Pourquoi avons-nous voulu faire ce voyage en Argentine ? Plus d'un an après notre retour on s'interroge encore. Toi, tu sais. Jeune adulte tu étais parti, en « charter », comme on disait alors, départ à + / - 1 jour de la date indiquée, retour + / -2 jours, en fait, ce sera + 4. Quand tu retournes au boulot, pas facile à expliquer, le téléphone portable n'existe pas, et  l'appel téléphonique de Lima n'a pas convaincu. Mais t'étais jeune, un peu traqueur, t'avais tellement envie de partir, et pas la tune pour un voyage trop bien organisé : L'avion bouffait les deux tiers de tes économies.

Alors quand ton épouse prend sa retraite à son tour, tu as envie de ressentir encore un peu toutes les émotions de ce voyage,  saurais-tu encore vibrer de la découverte de l'inconnu ?

Tes premières recherches d'un dépaysement total te font imaginer pouvoir passer le Cap Horn, et faire un grand tour de Buenos Aires, à Valparaiso, en passant par Ushuaia. Un rêve de gosse quoi ! Un de ces rêves que l'on se fabrique au long de 42 années de boulot, faire un « grand » voyage ! T'expliquer avec toutes ces heures harassantes, ces nuits passées « pour la boite », compenser par un immense courant d'air libre !

Bien sur aujourd'hui, il ne t'est plus possible d'envisager de voyager « en avisant sur place ». Il te faut même une prise électrique pour la batterie de l'appareil photo, du téléphone mobile, et la douche bien propre...D'où ce choix d'une organisation bien maitrisée. Ramené en « franc constant », ce n'est pas plus cher aujourd'hui qu'il y a trente-cinq ans, et ce n'est pas l'improvisation  de l'époque.


Non seulement t'es douillet, en plus t'es devenu râleur...


En préparant ce voyage tu n'avais pas imaginé la visite des missions jésuites. Tu ne savais pas de quoi il s'agissait. Donc tu cherches un guide. La librairie à Bayonne où tu es de passage, ne foisonne pas. Il y en a deux, et chacun en trois exemplaires. Quatre mains se tendent, qui se partagent le tribut. Pas le « Routard » ! Ce dernier soir à Buenos Aires, revenant de Posadas et de la visite qui t'a marquée, celle des missions, de leur gestion, t'es libre : mais sans ton compagnon habituel qui à des milliers de kilomètres te guide immanquablement vers le petit coin typiquement génial et « cheap ! »


Ta fâcherie a failli te passer le gout d'un petit vin.

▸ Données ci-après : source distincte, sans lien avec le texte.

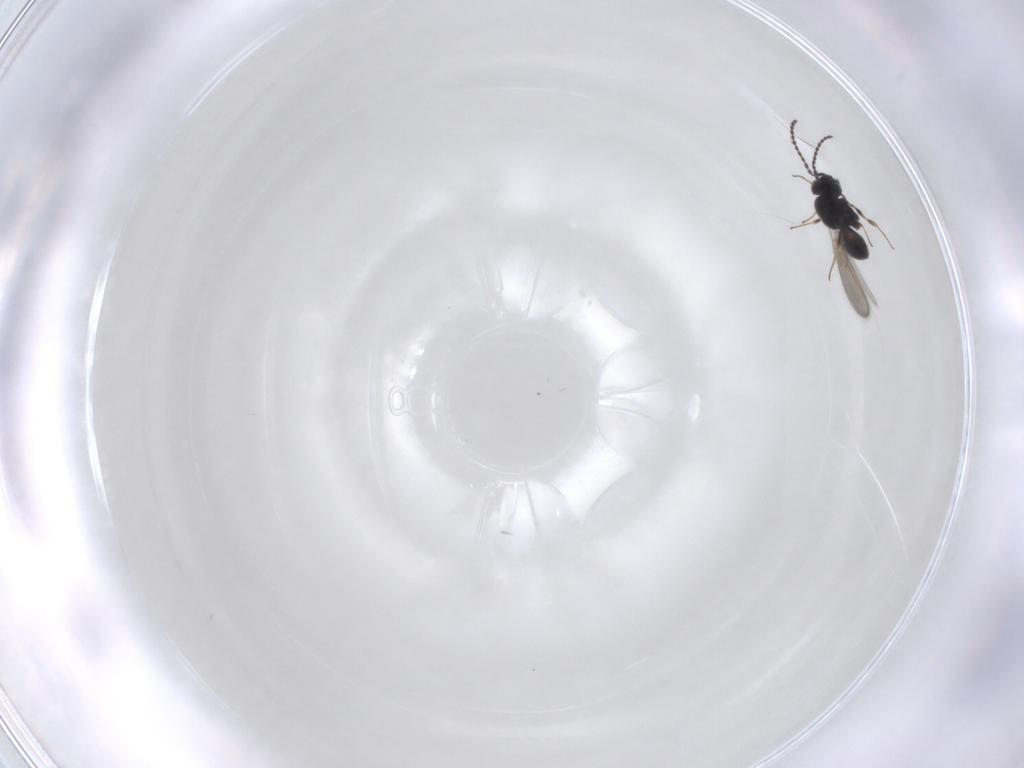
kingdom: Animalia
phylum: Arthropoda
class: Insecta
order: Hymenoptera
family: Scelionidae
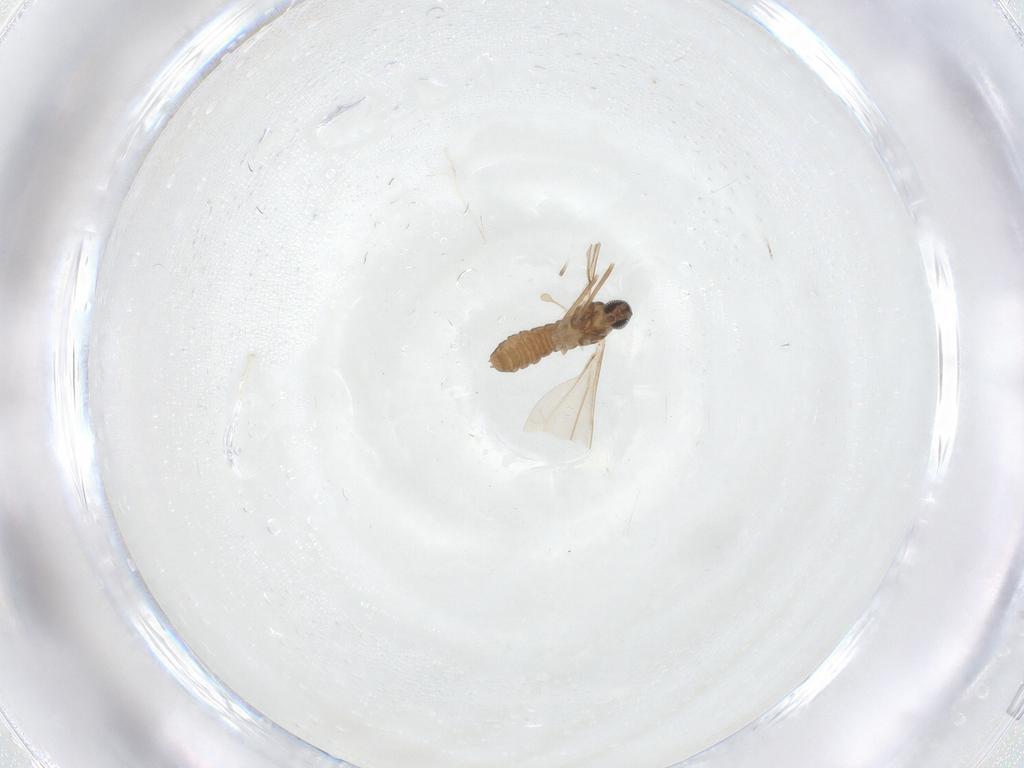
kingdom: Animalia
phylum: Arthropoda
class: Insecta
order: Diptera
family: Cecidomyiidae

Un Norton rouge bien charpenté que t'avais déjà apprécié, après lequel tu allais pourtant courir.


Faut dire qu'à force de sous-traiter les voyages, entre ce qu'on te vend à Paris et ce que l'agence locale va fournir, tu te fais autant avoir qu'en écoutant le « travailler plus » de Sarko.  Le programme du dernier jour les fait chier, l'accompagnatrice veut son après-midi libre, (l'avion est vers vingt deux heures), elle avance les visites de l'après midi au matin (où on avait quartier libre), et  après débrouillez-vous ! Bras de fer. Les portables sonnent à Paris, et le changement est annulé !


Ouf ! C'est ce qui me permet de te montrer ces photos de San Telmo. Enfin seuls, bras dessus, bras dessous, nous sommes tranquillement repassés place de mai. Direction San Telmo (le quartier latin à Buenos Aires). Nous empruntons « Defensa ». Nous passons devant San Ignacio et le musée de la Ciudad, la basilique Nuestra Senora del Rosario. Puis par l'avenue de l'indépendance et l'avenue du 9 juillet nous retournons à l'hôtel près de l'Obélisque. Quelques photos de murs peints célèbres, même si un peu taggués, bien sur les « d'arbres bouteille », qui doivent leur nom à la forme de leur tronc, je les cherchais depuis le premier passage.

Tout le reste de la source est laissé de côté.